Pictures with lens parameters
────────────────────

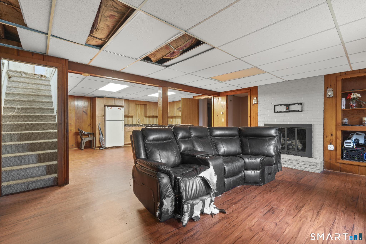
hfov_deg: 96.7
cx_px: 183
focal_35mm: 16
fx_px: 163
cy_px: 122
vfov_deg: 73.7
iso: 200
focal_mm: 16
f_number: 9
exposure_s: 13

────────────────────

**Problem description**
Please repeat the records above exactly, leaving every picture out.

**Exercise answer**
hfov_deg: 96.7
cx_px: 183
focal_35mm: 16
fx_px: 163
cy_px: 122
vfov_deg: 73.7
iso: 200
focal_mm: 16
f_number: 9
exposure_s: 13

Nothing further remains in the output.